Work required: Your output must hold every entry exactly as written and none of the pictures.

Data provided:
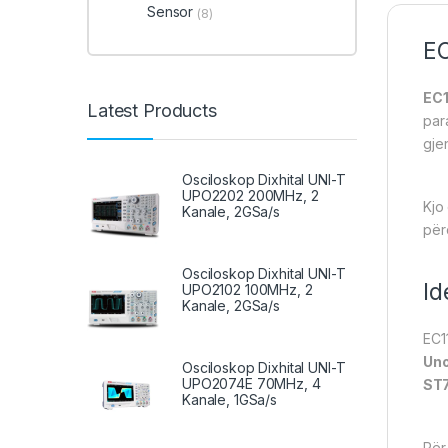
Sensor
(8)
EC
EC1
Latest Products
par
gje
Osciloskop Dixhital UNI-T
UPO2202 200MHz, 2
Kjo
Kanale, 2GSa/s
për
Osciloskop Dixhital UNI-T
Id
UPO2102 100MHz, 2
Kanale, 2GSa/s
EC1
Uno
Osciloskop Dixhital UNI-T
UPO2074E 70MHz, 4
ST
Kanale, 1GSa/s
Për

Result of this exercise:
Sensor
(8)
EC
EC1
Latest Products
par
gje
Osciloskop Dixhital UNI-T
UPO2202 200MHz, 2
Kjo
Kanale, 2GSa/s
për
Osciloskop Dixhital UNI-T
Id
UPO2102 100MHz, 2
Kanale, 2GSa/s
EC1
Uno
Osciloskop Dixhital UNI-T
UPO2074E 70MHz, 4
ST
Kanale, 1GSa/s
Për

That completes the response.